Exercise text below:

Has anyone had calcium buildup anywhere in their systems pouring Cal Hypo into skimmer?

DrWho

0
Jul 6, 2017
3
Omaha NE
Hi! I see no calcium buildup yet, but want to be on the lookout. Couldn't find enough 12% bleach this year (been using bleach 6 years), so went to 73% Cal Hypo for the first time. No matter how much I stir that stuff in a bucket, it won't fully dissolve for like 24 hours (even with repeated additions of water) and I don't want it to bleach my vinyl liner by just "sprinkling" it into the pool and brushing it because I've tried and I see some of that stuff undissolved sitting at the bottom for a day or so afterwards.

End of Exercise text.

Brief 1 =>
Answer these questions about the pool forum post:
(a) What strength of Cal Hypo did the writer switch to?
(b) For how many years had the writer been using bleach?
(c) What type of liner does the writer's pool have?
Brief 2 =>
Print the section of the pool forum post that begins with the words containing "Has anyone had" and ends with "or so afterwards.", reproducing it without any changes.

Collected data below:

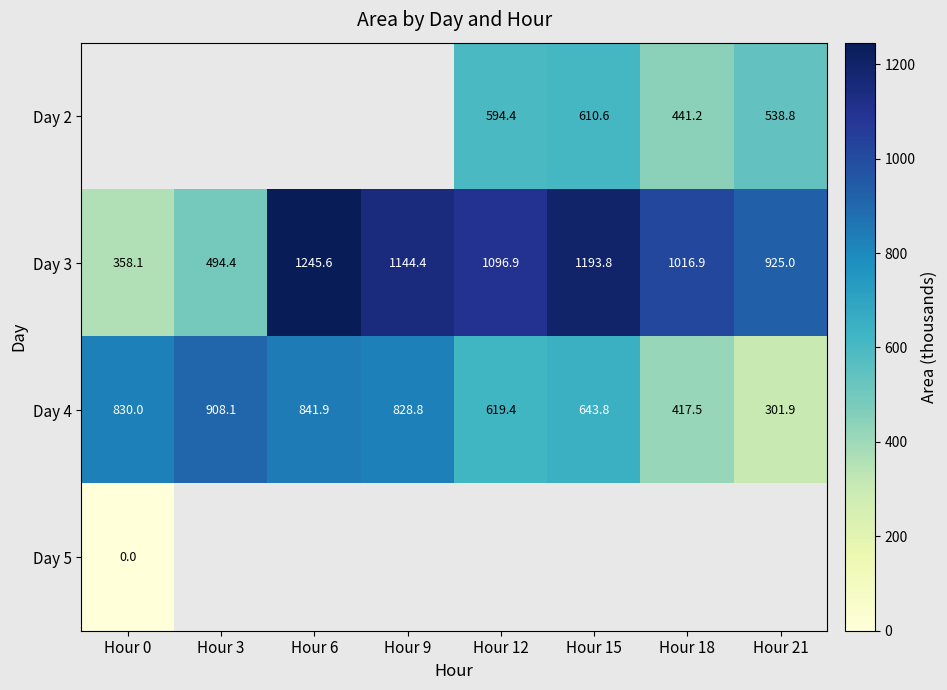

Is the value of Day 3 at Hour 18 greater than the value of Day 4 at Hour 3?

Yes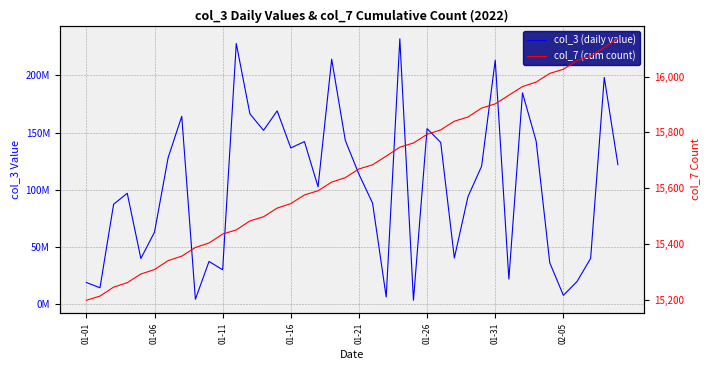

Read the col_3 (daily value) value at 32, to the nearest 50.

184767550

End of Collected data.

Exercise response 1 =>
(a) 73%
(b) 6 years
(c) Vinyl

Exercise response 2 =>
Has anyone had calcium buildup anywhere in their systems pouring Cal Hypo into skimmer?

DrWho

0
Jul 6, 2017
3
Omaha NE
Hi! I see no calcium buildup yet, but want to be on the lookout. Couldn't find enough 12% bleach this year (been using bleach 6 years), so went to 73% Cal Hypo for the first time. No matter how much I stir that stuff in a bucket, it won't fully dissolve for like 24 hours (even with repeated additions of water) and I don't want it to bleach my vinyl liner by just "sprinkling" it into the pool and brushing it because I've tried and I see some of that stuff undissolved sitting at the bottom for a day or so afterwards.